I can't understand how does solr handle high availability in solrCloud. In its reference guide it pointed out that it uses CDCR to handle HA. But I think that this is an expensive strategy.

Can anyone tell what it actually handle HA and why is it an optimum way? Thanks a lot.


Solution

  • There are a few levels of HA - you need to ask yourself, what kinds of failures can I tolerate? Things like:

    1. Node failure
    2. Multiple Node failures
    3. Rack failure
    4. Data Center failure
    5. Region failure

    SolrCloud's basic cluster setup provides you the tools to cover #1-3 pretty easily. Add replicas, distribute them correctly among racks.
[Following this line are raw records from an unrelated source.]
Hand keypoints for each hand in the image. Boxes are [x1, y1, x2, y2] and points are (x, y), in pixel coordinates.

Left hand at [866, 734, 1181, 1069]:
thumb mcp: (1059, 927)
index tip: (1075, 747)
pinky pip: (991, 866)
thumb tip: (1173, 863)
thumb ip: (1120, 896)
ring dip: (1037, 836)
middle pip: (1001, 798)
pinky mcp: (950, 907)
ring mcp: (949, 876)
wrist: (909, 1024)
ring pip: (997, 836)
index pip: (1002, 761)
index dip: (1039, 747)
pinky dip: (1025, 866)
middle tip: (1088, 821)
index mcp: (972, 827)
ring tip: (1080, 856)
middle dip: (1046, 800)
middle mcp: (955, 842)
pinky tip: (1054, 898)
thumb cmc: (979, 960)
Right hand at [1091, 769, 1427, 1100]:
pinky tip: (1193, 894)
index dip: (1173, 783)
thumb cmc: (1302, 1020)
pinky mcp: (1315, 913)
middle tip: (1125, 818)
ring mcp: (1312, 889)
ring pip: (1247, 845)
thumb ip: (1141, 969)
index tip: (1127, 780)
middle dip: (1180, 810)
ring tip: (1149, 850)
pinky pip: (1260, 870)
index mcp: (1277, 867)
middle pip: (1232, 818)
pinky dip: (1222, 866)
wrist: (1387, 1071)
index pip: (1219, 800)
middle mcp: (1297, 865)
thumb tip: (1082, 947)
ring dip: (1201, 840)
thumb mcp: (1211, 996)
    You can get #4, or even #5, using a single SolrCloud cluster spread around multiple data centers (Multi-AZ in AWS for #4, or Multi-Region in AWS for #5), but a single SolrCloud cluster doesn't have any locality awareness, so you need to understand that intra-cluster communication will often be cross-data-center, so the data centers really need to be low-latency between each other or your query latency will suffer badly.

    SolrCloud's CDCR is a way to connect two or more independent SolrCloud clusters, and essentially create master/slave relationships between clusters. This gives you #4 or #5 without the penalty of cross-cluster traffic latency.